The recommendations support project leaders who adopt zero-tolerance policies, but also say projects should not shun contributors who choose LLM tools. They call for substantial human review and understanding, disclosure of tool use and unattended submissions only where a project has explicitly permitted them. They even describe proprietary LLM use as a possible strategic compromise when it can greatly accelerate improvements to free software.
That puts the disagreement in sharper terms. The Conservancy emphasizes individual self-determination and a maintainer's authority to refuse unvetted work. Torvalds emphasizes the kernel project's authority to retain tools he considers technically useful. Both positions leave room for AI and demand human responsibility; they allocate control differently when a machine's output reaches another person's queue.
Godot's planned policy shows one alternative, but it is not a like-for-like verdict on Sashiko. The foundation said AI had lowered the effort needed to open pull requests while the supply of qualified reviewers had not grown. Its June 30 announcement proposed rejecting autonomous agents, substantial AI-generated code and machine-written human-to-human communication while allowing menial assistance such as code completion. Godot was protecting a contribution and mentoring pipeline; Linux is debating an automated review service. The common constraint is reviewer attention, not an identical workflow.
Sashiko's March launch post said its planned email interface would be opt-in by subsystem and could notify only the patch author, maintainers, volunteers or a public list. Those choices are now the substance of the Linux dispute because they decide where verification work lands.

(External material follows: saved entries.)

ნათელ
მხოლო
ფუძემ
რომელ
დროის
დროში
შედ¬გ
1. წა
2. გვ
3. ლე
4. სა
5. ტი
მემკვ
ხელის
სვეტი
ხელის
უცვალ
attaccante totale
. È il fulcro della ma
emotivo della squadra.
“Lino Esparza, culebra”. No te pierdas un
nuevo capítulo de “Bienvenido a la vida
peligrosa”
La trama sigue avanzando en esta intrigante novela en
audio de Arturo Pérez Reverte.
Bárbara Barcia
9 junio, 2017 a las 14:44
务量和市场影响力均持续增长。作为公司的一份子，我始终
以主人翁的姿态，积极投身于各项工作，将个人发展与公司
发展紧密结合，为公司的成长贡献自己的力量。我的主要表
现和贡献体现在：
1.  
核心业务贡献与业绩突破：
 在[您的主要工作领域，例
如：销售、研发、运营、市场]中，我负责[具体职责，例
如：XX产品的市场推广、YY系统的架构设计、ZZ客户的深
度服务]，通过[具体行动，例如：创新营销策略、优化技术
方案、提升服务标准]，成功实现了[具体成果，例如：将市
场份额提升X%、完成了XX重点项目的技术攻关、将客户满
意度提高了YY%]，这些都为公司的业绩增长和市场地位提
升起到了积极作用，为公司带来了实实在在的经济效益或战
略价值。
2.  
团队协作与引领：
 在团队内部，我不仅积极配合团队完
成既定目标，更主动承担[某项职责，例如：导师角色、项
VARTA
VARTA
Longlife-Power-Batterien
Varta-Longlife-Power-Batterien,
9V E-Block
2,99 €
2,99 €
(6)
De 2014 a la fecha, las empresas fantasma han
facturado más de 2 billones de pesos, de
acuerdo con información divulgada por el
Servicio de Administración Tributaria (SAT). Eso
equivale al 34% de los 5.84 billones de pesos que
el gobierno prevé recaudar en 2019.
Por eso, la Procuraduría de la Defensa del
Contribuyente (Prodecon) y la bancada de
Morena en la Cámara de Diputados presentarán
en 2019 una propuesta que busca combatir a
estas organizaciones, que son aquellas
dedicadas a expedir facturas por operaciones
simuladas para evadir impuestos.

Before scaling direct delivery, the kernel needs evidence that separates bug-finding ability from operational value:
Those measurements would test the question Torvalds's intervention did not answer: whether Sashiko helps the kernel as a system rather than merely finding some bugs. Linux will permit the tool. The next governance decision is which routing and verification design can prove that its benefits reach maintainers instead of transferring an unpriced review bill to them.